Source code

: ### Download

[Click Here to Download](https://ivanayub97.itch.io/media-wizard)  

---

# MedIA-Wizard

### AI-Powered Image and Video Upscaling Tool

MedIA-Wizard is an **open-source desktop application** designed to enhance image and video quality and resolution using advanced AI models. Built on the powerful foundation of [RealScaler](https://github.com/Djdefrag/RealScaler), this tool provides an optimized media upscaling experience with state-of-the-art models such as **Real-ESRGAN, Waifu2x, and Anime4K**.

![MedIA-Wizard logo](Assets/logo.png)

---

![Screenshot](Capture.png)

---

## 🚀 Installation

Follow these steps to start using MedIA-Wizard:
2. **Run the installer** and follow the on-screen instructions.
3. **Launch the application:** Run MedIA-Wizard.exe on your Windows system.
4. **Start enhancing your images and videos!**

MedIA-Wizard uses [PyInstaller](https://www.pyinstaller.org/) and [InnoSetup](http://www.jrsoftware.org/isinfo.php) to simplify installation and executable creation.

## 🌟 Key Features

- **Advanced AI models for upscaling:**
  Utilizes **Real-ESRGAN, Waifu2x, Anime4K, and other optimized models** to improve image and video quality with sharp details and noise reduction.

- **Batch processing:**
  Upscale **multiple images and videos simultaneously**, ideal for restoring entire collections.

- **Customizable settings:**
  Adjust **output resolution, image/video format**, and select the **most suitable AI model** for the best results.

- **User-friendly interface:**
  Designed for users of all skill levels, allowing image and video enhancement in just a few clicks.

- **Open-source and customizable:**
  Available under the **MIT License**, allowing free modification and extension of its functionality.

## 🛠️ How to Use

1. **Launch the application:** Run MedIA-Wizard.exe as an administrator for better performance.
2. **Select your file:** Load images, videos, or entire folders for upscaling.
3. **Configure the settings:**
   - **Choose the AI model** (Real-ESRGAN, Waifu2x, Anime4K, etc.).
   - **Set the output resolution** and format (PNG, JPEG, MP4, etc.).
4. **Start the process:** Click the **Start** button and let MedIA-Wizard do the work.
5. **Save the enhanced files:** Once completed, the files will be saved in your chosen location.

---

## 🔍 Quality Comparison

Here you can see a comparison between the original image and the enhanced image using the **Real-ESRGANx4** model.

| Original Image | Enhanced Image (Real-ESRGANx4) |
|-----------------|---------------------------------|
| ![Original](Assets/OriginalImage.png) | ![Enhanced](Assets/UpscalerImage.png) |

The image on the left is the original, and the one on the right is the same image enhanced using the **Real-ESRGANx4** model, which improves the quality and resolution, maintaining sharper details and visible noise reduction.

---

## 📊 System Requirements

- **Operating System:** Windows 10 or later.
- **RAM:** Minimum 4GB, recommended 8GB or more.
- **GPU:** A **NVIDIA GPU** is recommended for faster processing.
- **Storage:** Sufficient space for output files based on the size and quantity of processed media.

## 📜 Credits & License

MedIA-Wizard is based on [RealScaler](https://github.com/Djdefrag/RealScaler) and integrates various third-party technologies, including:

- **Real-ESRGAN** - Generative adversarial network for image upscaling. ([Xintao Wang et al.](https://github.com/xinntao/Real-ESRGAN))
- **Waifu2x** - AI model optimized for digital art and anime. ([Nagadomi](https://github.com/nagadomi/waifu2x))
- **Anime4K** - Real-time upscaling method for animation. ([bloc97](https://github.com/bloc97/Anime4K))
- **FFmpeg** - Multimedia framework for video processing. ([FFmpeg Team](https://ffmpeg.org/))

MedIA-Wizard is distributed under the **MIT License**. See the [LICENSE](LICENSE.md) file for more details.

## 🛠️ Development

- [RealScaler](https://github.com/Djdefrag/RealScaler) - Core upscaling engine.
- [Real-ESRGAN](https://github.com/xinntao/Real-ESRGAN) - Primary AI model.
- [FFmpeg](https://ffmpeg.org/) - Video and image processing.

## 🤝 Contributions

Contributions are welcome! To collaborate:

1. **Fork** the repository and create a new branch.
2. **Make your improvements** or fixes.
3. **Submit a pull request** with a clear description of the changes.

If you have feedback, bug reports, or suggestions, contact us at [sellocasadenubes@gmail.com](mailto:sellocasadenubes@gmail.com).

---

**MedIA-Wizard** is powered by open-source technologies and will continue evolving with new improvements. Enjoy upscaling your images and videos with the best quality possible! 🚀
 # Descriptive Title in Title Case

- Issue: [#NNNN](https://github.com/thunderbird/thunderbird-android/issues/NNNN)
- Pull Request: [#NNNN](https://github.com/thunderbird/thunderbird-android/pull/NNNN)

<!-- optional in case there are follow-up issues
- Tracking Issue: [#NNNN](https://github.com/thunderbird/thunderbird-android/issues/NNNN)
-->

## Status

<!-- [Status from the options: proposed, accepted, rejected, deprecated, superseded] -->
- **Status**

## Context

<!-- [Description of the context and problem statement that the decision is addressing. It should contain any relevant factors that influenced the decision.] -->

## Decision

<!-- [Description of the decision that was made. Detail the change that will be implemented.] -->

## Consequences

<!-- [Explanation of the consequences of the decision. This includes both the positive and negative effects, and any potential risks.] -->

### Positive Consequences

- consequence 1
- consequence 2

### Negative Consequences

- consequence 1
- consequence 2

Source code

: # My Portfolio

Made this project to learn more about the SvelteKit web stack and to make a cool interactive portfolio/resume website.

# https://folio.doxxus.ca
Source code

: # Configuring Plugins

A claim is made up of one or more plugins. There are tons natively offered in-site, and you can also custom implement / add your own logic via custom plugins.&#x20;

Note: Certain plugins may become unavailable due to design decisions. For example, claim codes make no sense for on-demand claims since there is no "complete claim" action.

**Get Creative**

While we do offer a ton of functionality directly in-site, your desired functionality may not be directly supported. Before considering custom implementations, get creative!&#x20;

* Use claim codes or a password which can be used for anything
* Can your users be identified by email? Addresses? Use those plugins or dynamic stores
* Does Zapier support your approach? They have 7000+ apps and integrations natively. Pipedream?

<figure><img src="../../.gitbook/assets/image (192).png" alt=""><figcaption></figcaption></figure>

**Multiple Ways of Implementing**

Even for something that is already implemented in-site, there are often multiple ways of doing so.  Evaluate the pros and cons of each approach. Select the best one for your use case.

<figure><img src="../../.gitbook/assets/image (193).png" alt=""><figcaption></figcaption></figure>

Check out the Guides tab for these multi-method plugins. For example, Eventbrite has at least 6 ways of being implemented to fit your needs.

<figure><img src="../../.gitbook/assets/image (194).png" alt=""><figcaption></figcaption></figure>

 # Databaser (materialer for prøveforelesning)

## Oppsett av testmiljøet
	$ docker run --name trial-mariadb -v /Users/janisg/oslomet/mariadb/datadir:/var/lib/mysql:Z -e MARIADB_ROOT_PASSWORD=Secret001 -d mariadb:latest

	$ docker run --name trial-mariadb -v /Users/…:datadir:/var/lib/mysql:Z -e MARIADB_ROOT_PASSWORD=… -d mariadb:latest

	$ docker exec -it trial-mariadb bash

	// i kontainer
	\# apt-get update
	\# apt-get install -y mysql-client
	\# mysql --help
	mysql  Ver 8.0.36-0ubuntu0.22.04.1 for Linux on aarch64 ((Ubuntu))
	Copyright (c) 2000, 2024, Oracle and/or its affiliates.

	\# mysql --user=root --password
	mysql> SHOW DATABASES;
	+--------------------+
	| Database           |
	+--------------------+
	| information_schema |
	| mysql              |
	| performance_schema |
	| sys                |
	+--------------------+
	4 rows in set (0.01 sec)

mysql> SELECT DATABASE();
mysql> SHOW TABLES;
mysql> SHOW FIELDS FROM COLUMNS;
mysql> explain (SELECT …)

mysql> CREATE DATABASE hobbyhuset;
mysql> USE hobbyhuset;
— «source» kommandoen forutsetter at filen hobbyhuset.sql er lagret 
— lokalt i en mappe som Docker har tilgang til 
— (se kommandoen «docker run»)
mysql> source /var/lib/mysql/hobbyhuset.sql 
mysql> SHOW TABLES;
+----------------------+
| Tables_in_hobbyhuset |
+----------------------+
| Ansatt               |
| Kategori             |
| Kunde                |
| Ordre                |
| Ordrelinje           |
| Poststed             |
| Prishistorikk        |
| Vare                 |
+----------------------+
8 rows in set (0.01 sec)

__THE PROBLEM__
In the rows above, take the part that opens with the line containing "<!-- [Description of the decision" and closes with the line containing "Check out the". Lay out only those lines as a JSON list of strings, one string per line, with blank lines omitted.

__REPLY TO THE TASK__
[
  "<!-- [Description of the decision that was made. Detail the change that will be implemented.] -->",
  "## Consequences",
  "<!-- [Explanation of the consequences of the decision. This includes both the positive and negative effects, and any potential risks.] -->",
  "### Positive Consequences",
  "- consequence 1",
  "- consequence 2",
  "### Negative Consequences",
  "- consequence 1",
  "- consequence 2",
  "Source code",
  ": # My Portfolio",
  "Made this project to learn more about the SvelteKit web stack and to make a cool interactive portfolio/resume website.",
  "# https://folio.doxxus.ca",
  "Source code",
  ": # Configuring Plugins",
  "A claim is made up of one or more plugins. There are tons natively offered in-site, and you can also custom implement / add your own logic via custom plugins.&#x20;",
  "Note: Certain plugins may become unavailable due to design decisions. For example, claim codes make no sense for on-demand claims since there is no \"complete claim\" action.",
  "**Get Creative**",
  "While we do offer a ton of functionality directly in-site, your desired functionality may not be directly supported. Before considering custom implementations, get creative!&#x20;",
  "* Use claim codes or a password which can be used for anything",
  "* Can your users be identified by email? Addresses? Use those plugins or dynamic stores",
  "* Does Zapier support your approach? They have 7000+ apps and integrations natively. Pipedream?",
  "<figure><img src=\"../../.gitbook/assets/image (192).png\" alt=\"\"><figcaption></figcaption></figure>",
  "**Multiple Ways of Implementing**",
  "Even for something that is already implemented in-site, there are often multiple ways of doing so.  Evaluate the pros and cons of each approach. Select the best one for your use case.",
  "<figure><img src=\"../../.gitbook/assets/image (193).png\" alt=\"\"><figcaption></figcaption></figure>",
  "Check out the Guides tab for these multi-method plugins. For example, Eventbrite has at least 6 ways of being implemented to fit your needs."
]